START Excerpt

Can I help you with something?” the 50-something Chapters employee asks me as I use one of the store’s computers to look for books on elevators. “No, I’m fine,” I answer. As the cheerful sales lady walks away, she glances at the screen and smiles. When I look back at the computer, I understand the reason for the smirk. After using the obvious search terms, I had typed in “going down.” The results include, but are not limited to, The Low Down on Going Down: How to Give Her Mind-Blowing Oral Sex, and Going Down: An Illustrated Guide to Giving Him the Best Blowjob of His Life. Oops.

“There has always been something erotically charged about elevators. The tightness of the space, the evocative enclosure, the tension arising from keeping one’s gaze from meeting another’s—all contribute to the frisson that can sometimes accompany a ride, even from the ground floor to the mezzanine,” writes Alan Feuer in an article in the New York Times. As proof, that article featured poems taken from the “Missed Connections” section on Craigslist written by people who had seen, but not connected with, potential soulmates in elevators.

For those who like to read in the grocery-store checkout line, Cosmopolitan magazine recommends having sex in an older elevator that moves slowly, or a freight that’s used relatively infrequently. It seems people are paying attention because, while no one is engaging in shootouts in elevator shafts, some are succumbing to the erotic charms of the elevator.

END Excerpt
START Data listing

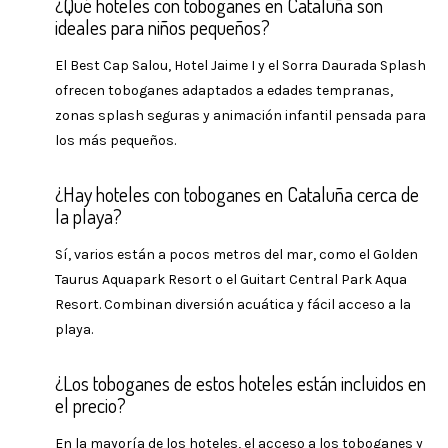
¿Qué hoteles con toboganes en Cataluña son
ideales para niños pequeños?
El Best Cap Salou, Hotel Jaime I y el Sorra Daurada Splash
ofrecen toboganes adaptados a edades tempranas,
zonas splash seguras y animación infantil pensada para
los más pequeños.
¿Hay hoteles con toboganes en Cataluña cerca de
la playa?
Sí, varios están a pocos metros del mar, como el Golden
Taurus Aquapark Resort o el Guitart Central Park Aqua
Resort. Combinan diversión acuática y fácil acceso a la
playa.
¿Los toboganes de estos hoteles están incluidos en
el precio?
En la mayoría de los hoteles, el acceso a los toboganes y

END Data listing

__Problem 1__:
In the elevator article, switch "freight" to "service elevator" in the passage starting at "For those who" and ending at "of the elevator.".
__Problem 2__:
List every book, newspaper, and magazine that the elevator article names.
__Problem 3__:
Write the next part of the elevator article, picking up after its final sentence.
The lines that come after the elevator article have nothing to do with it.

__Written response 1__:
For those who like to read in the grocery-store checkout line, Cosmopolitan magazine recommends having sex in an older elevator that moves slowly, or a service elevator that’s used relatively infrequently. It seems people are paying attention because, while no one is engaging in shootouts in elevator shafts, some are succumbing to the erotic charms of the elevator.

__Written response 2__:
The Low Down on Going Down: How to Give Her Mind-Blowing Oral Sex
Going Down: An Illustrated Guide to Giving Him the Best Blowjob of His Life
the New York Times
Cosmopolitan

__Written response 3__:
One of Cervi’s most memorable professional moments came years ago when he was called in to deal with a balky elevator in a building downtown. The client complained that the elevator kept stopping between floors for a prolonged period every night at around the same time. After weeks of trying to figure out what was wrong, Cervi and his team discovered that a lovesick couple from the cleaning crew was deliberately stopping the elevator to renew their acquaintance.

Sometimes, the only privacy two lovers can find is a three-square-metre box. But who can begrudge them that? As maybe not a wise man, but one who has gotten his fair share of action over the years, once said: “Love in an elevator. Livin’ it up when I’m goin’ down. Love in an elevator. Lovin’ it up till I hit the ground.”